Provectus, a Silicon Valley artificial intelligence (AI) consultancy, is debuting enhancements to its Open-Source Data Discovery (ODD) and Observability Platform v0.2, upgrading the platform’s data discovery and observability capabilities while adding new features for data quality assurance and support of new, third-party service adapters, including Amazon Athena, Amazon SageMaker Feature Store, Feast, and Great Expectations (GE).
Previously announced in August, the ODD Platform is an open-source data discovery and observability tool for data-driven enterprises that are looking to democratize their data by making it more discoverable, manageable, observable, reliable, and secure. The platform is designed with the needs of data teams in mind.
“Today, data scientists spend 30 per cent of their time on the discovery and validation of datasets. Data and ML engineers have to invest too many resources to ensure that their data is clean and reliable. Tasks such as fine-tuning, debugging, and maintaining data pipelines, as well as cataloging and curating datasets, create data silos that keep engineers away from ML models, analytical dashboards, and other business-critical tasks,” says German Osin, chief product owner of ODD Platform.
“I believe that the Open Data Discovery Platform can become the ultimate, open-source, open-standard ecosystem for solving most data problems, to dramatically reduce the costs of building and maintaining data products for enterprises of all sizes.”
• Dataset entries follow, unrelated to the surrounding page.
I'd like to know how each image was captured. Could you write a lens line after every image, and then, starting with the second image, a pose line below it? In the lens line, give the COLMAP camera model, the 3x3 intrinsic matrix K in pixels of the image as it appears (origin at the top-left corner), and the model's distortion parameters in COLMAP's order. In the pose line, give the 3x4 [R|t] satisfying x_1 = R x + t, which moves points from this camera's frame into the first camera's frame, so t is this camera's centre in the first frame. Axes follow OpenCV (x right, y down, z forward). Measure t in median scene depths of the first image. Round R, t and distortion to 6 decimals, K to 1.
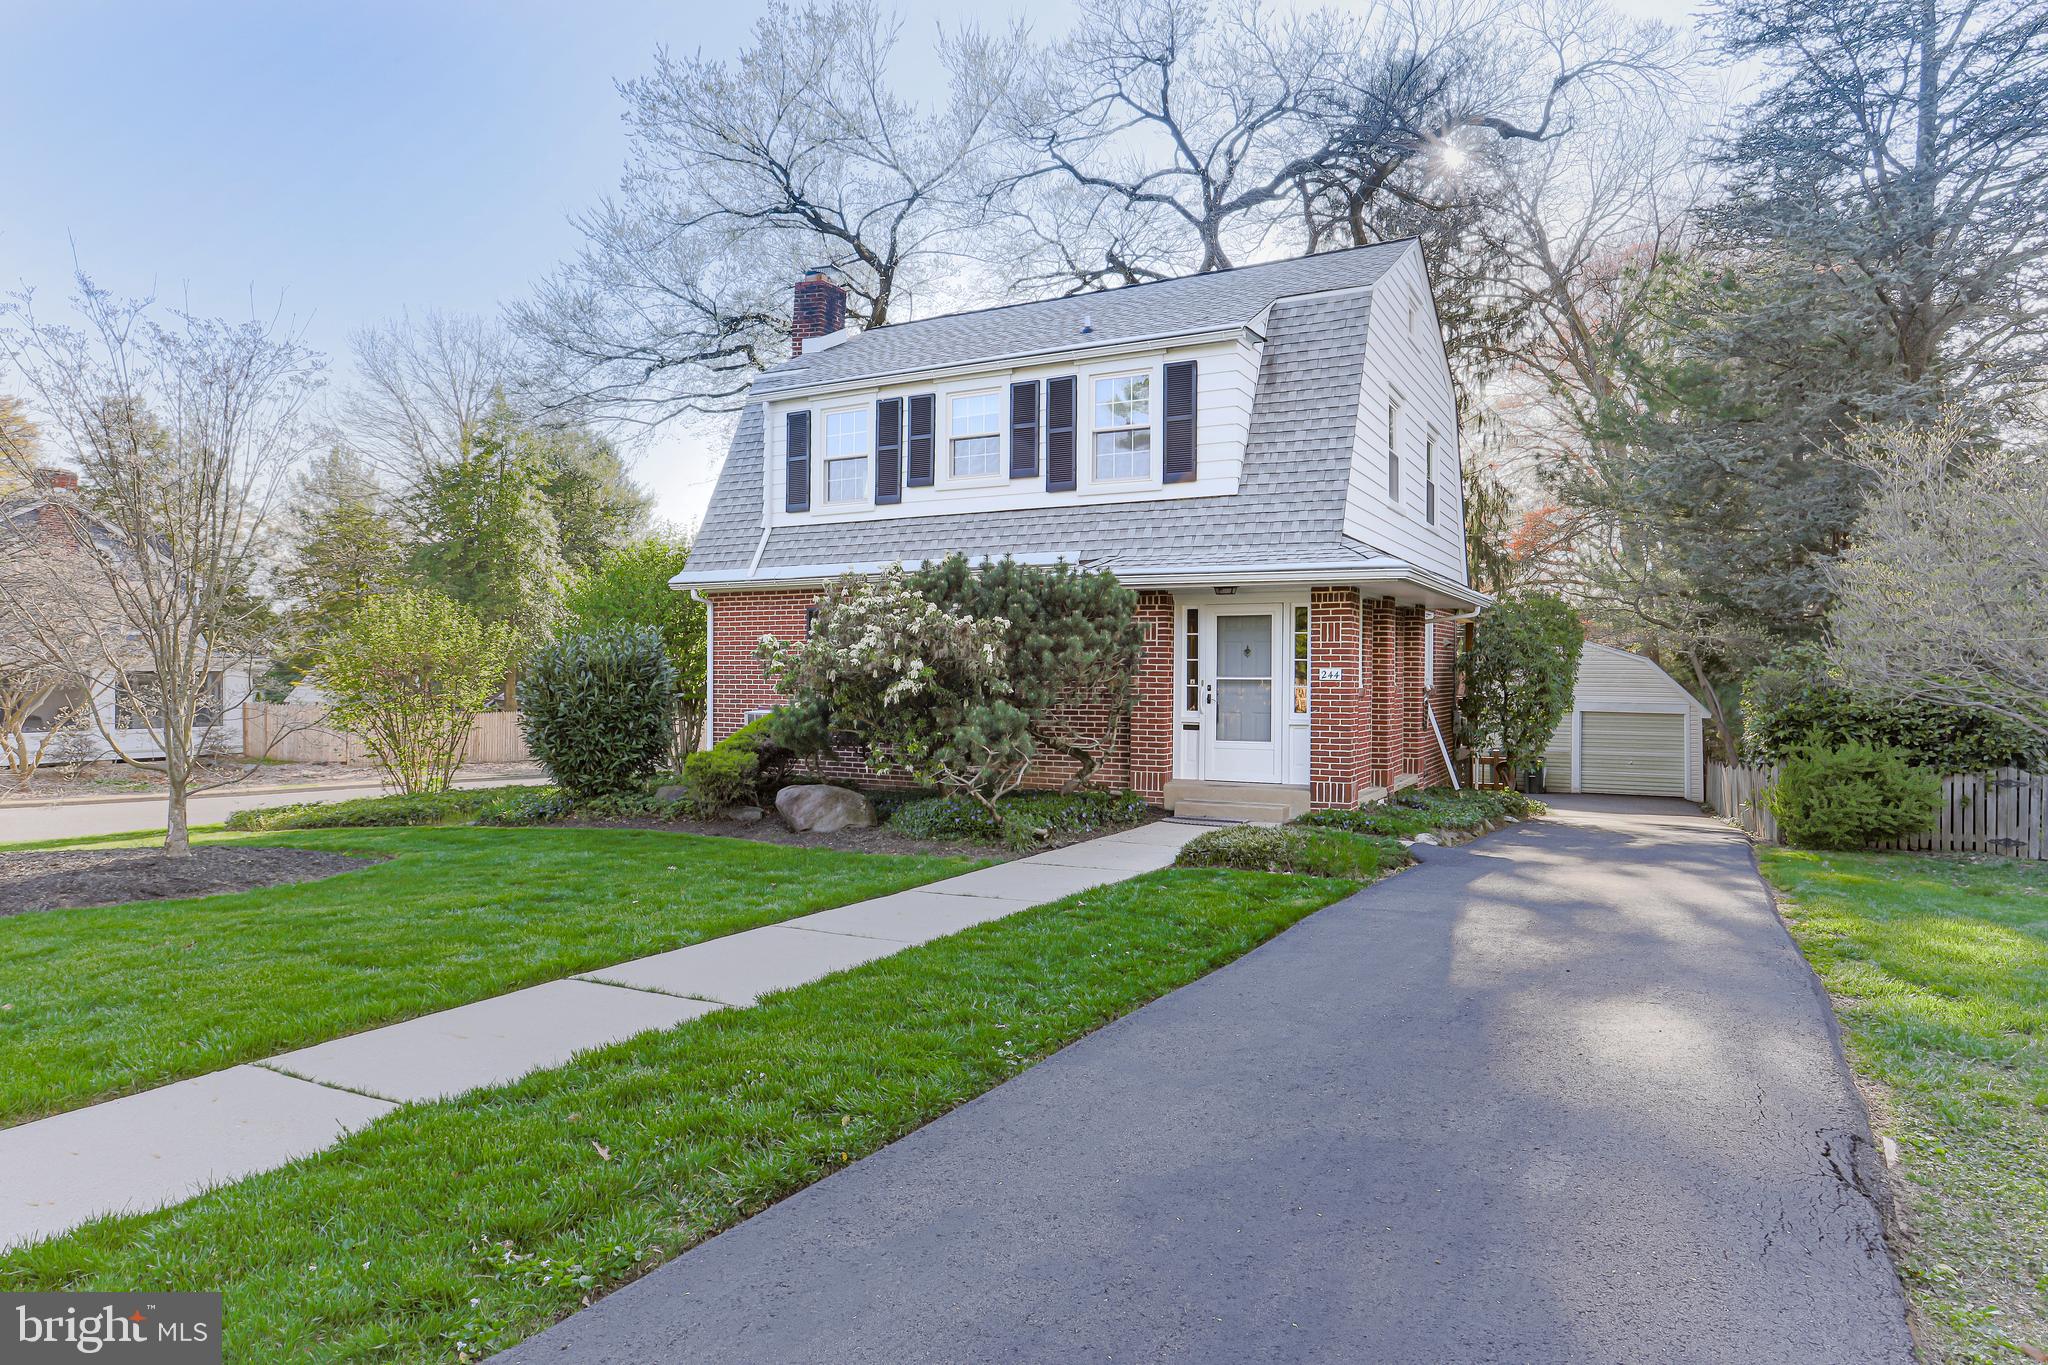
lens RADIAL K [[1204.6, 0, 1021.5], [0, 1204.6, 688.7], [0, 0, 1]] dist [-0.048723, 0.029945]
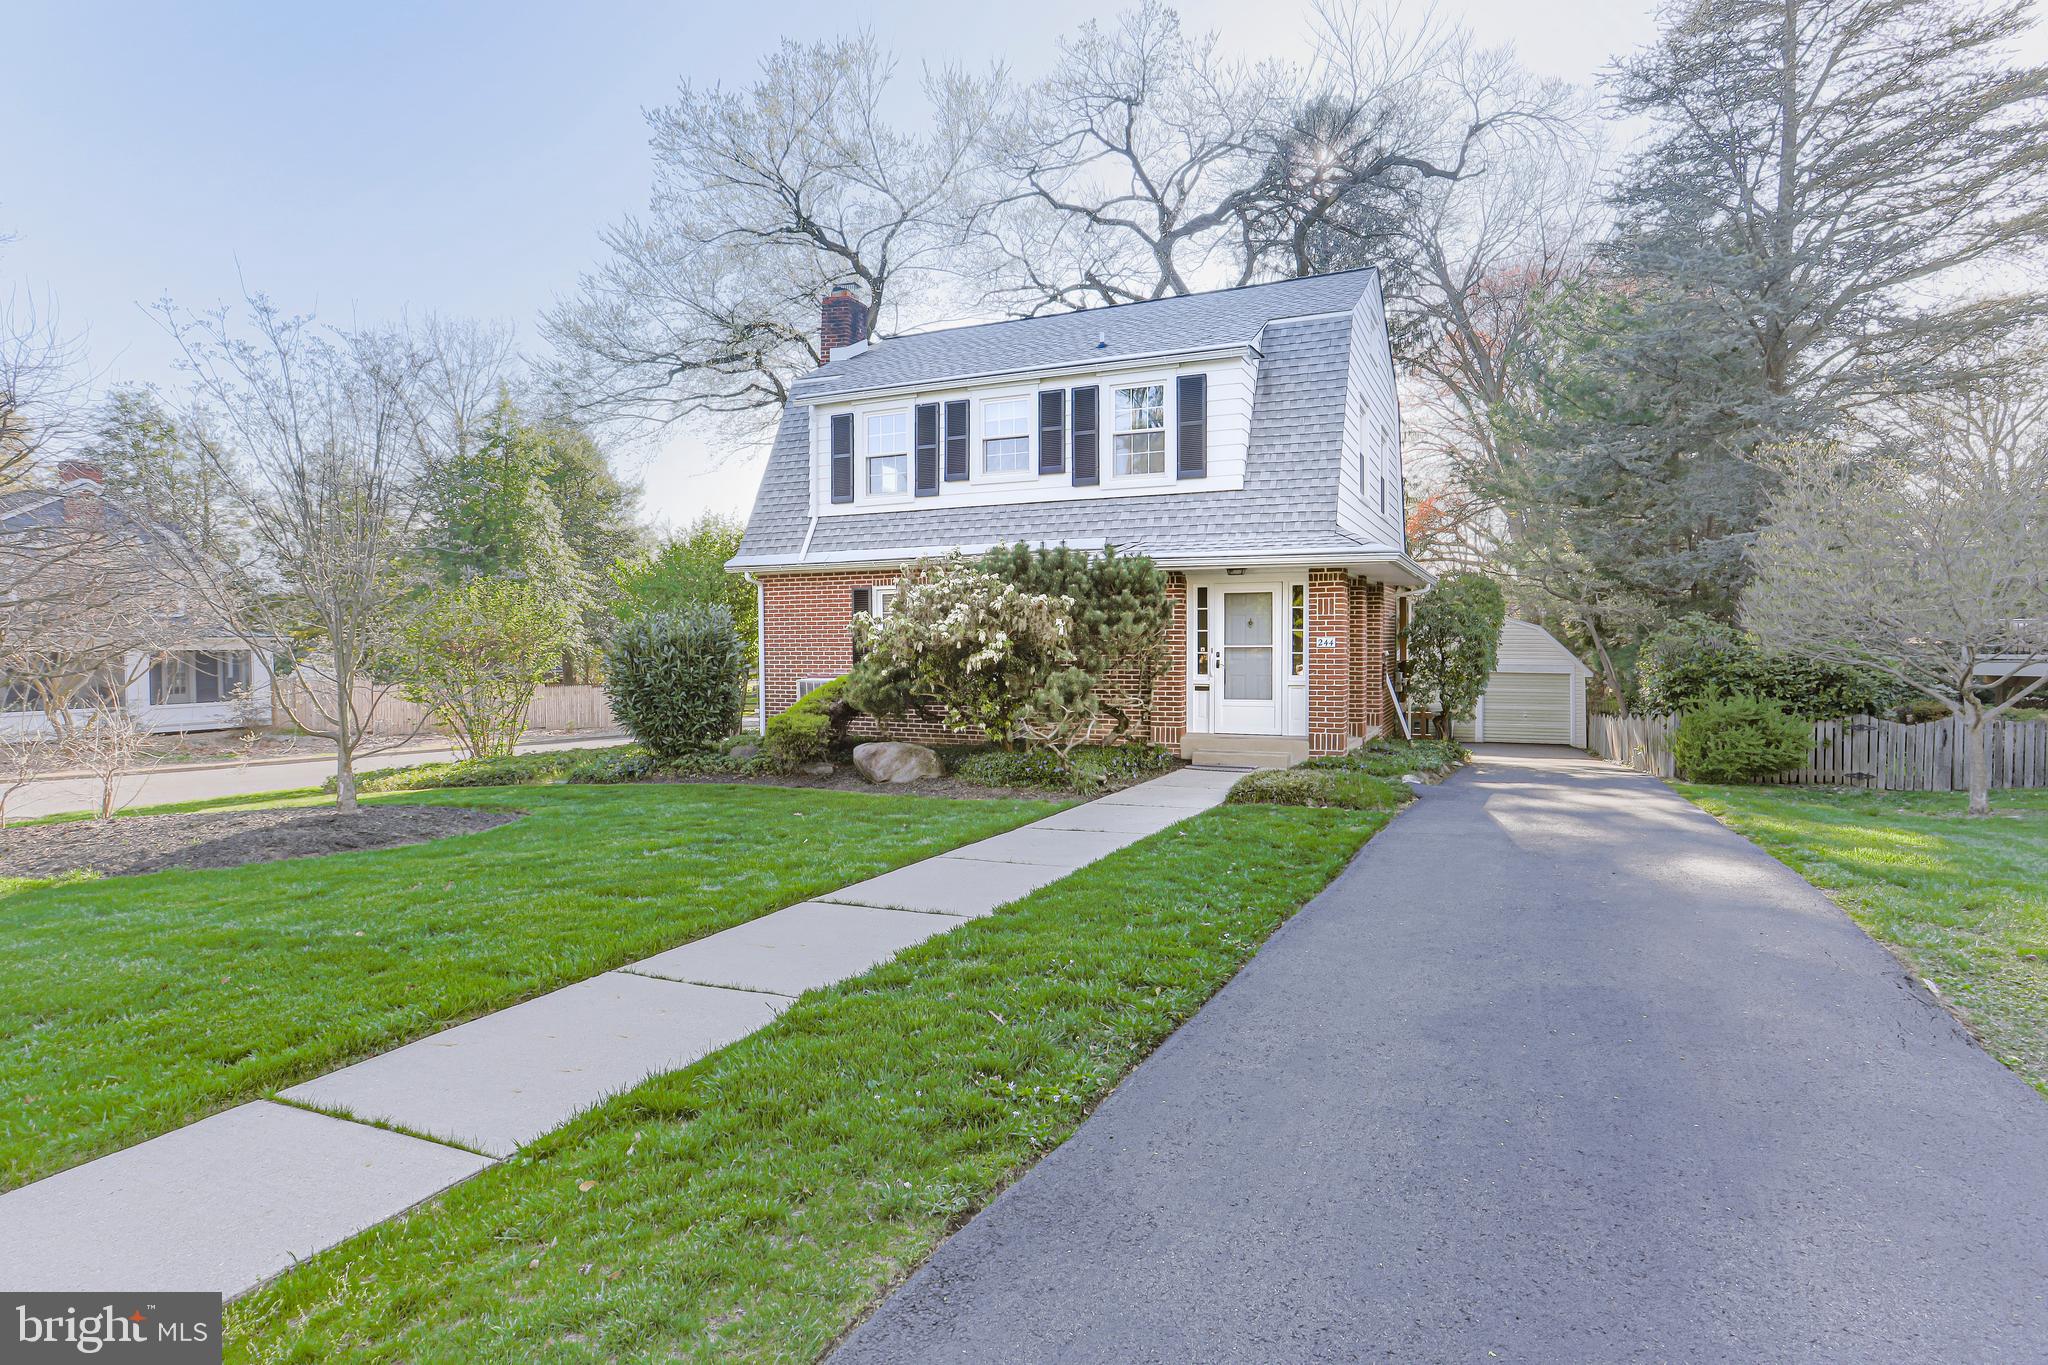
lens RADIAL K [[1085.5, 0, 1024.0], [0, 1085.5, 682.5], [0, 0, 1]] dist [-0.054575, 0.040978]
pose [[0.997770, -0.011150, 0.065809, -0.094835], [0.009647, 0.999686, 0.023113, 0.000031], [-0.066046, -0.022426, 0.997565, -0.037595]]
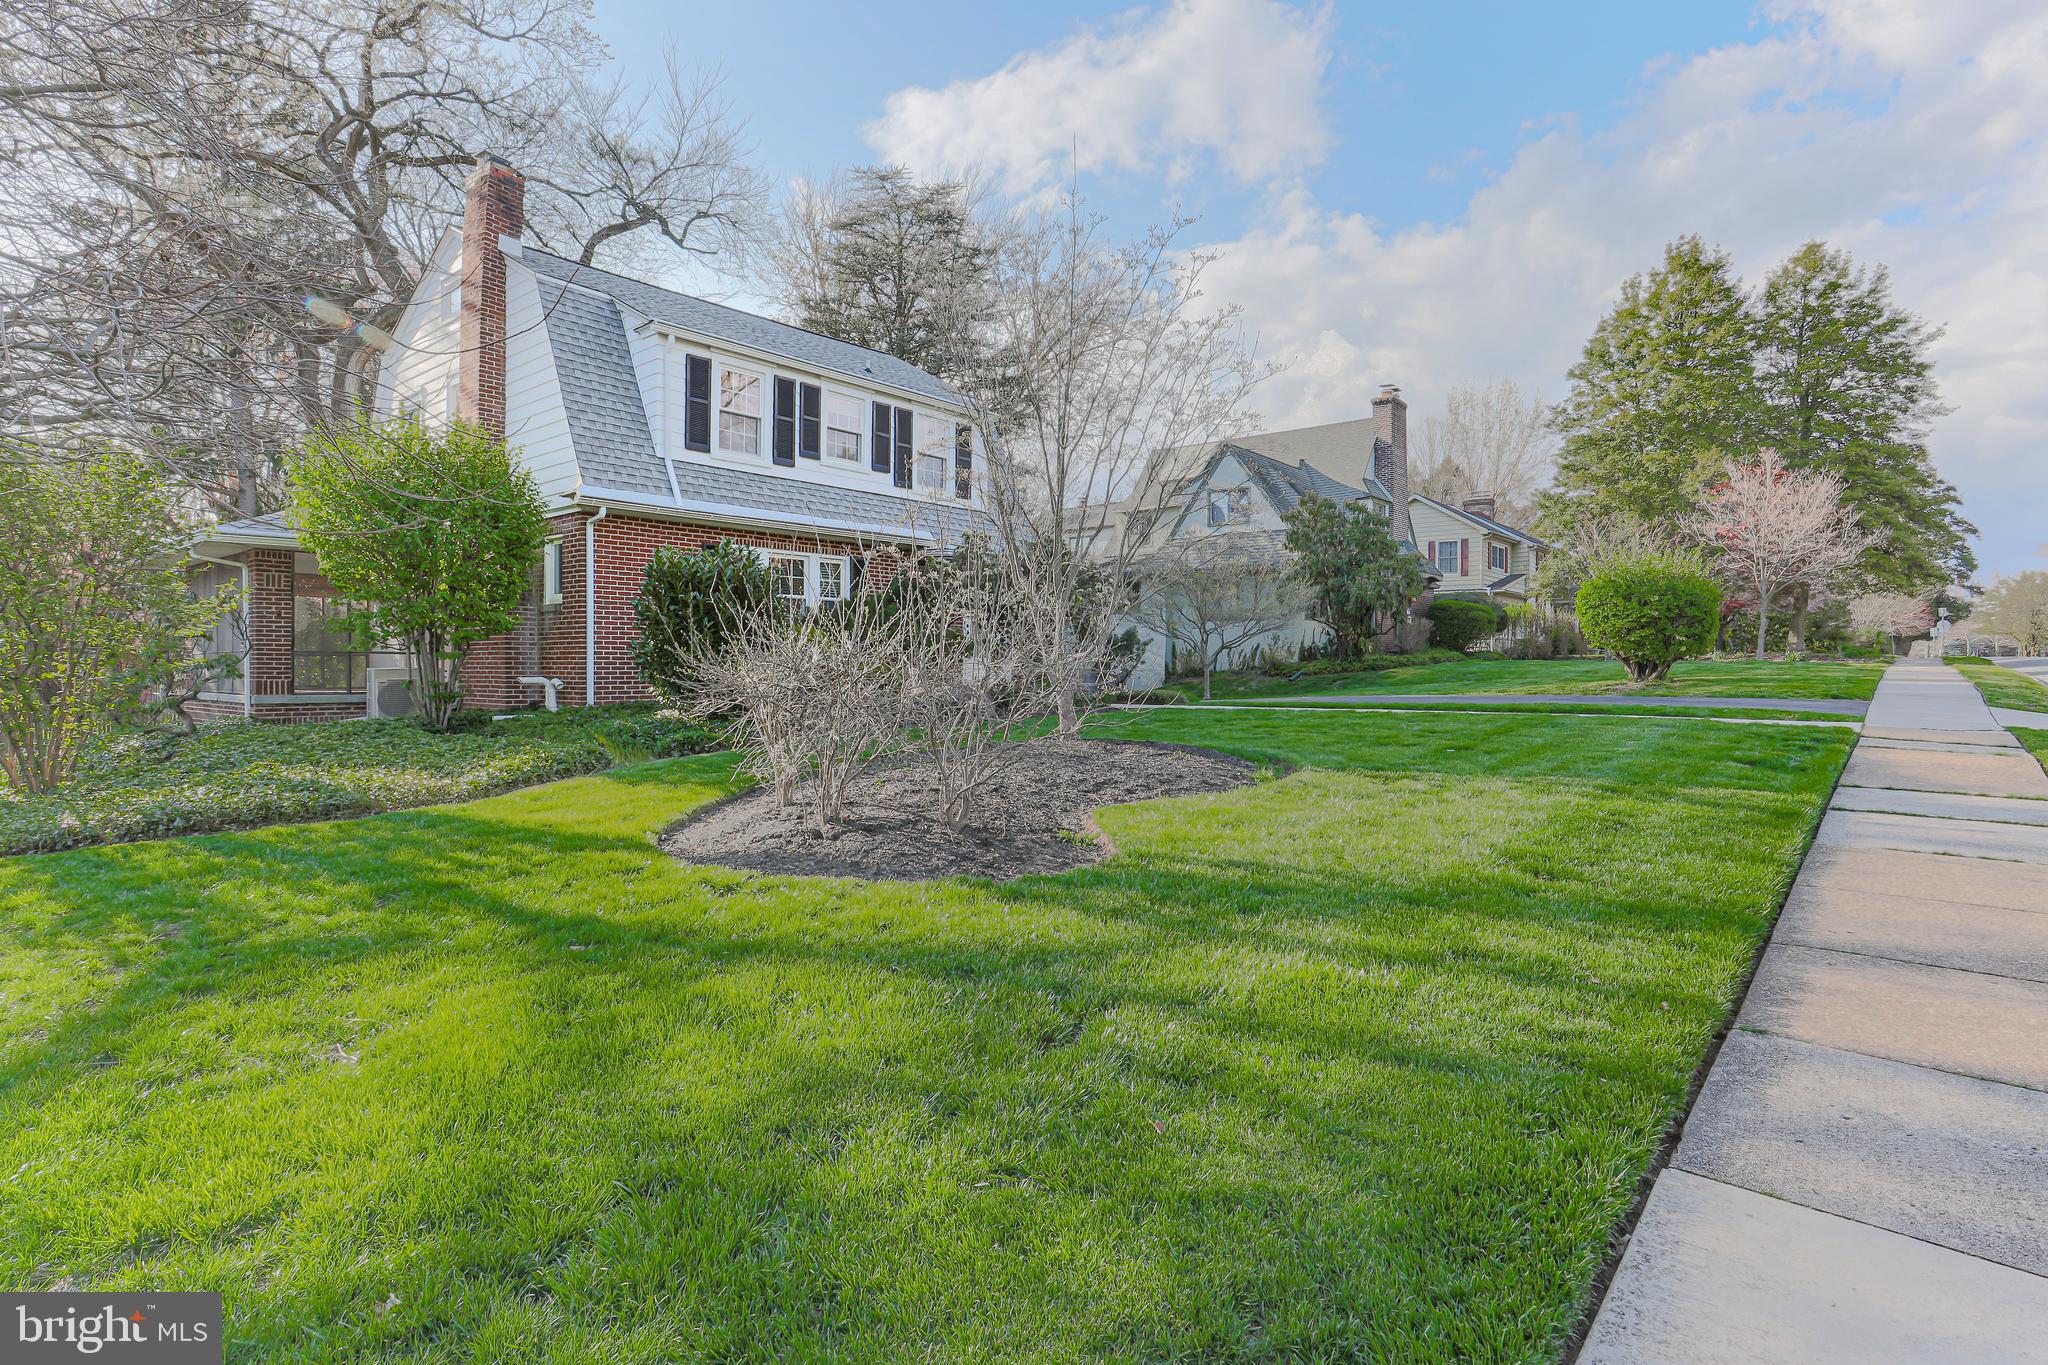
lens RADIAL K [[1085.5, 0, 1024.0], [0, 1085.5, 682.5], [0, 0, 1]] dist [-0.054575, 0.040978]
pose [[0.165152, -0.037377, 0.985560, -1.224094], [-0.013707, 0.999098, 0.040187, 0.017299], [-0.986173, -0.020146, 0.164491, 0.622383]]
The ODD Platform closes the gaps that conventional data catalogs cannot cover, such as lack of standardised data collection, incompatibility of different catalogs, limited data lineage, and inefficient data quality and observability practices.
Also Read: Why Does Data Observability Matter?
ODD Platform v0.2 adds new features to the mix:
- OpenTelemetry integration for better data observability
- Data Entity alert page
- Data quality entities and Data QA reports in Data Entities
- Integration with Great Expectations for Data QA tests
- Search suggestions
- Ability to count the number of views for each data entity and range them in search by popularity
- Added namespaces to group data sources
- Data quality alerts
- Dataset schema change alerts
- Counters to tags for popularity ranking
The ODD Platform is a work in progress. Provectus and the ODD team are inviting the data community to contribute to the project.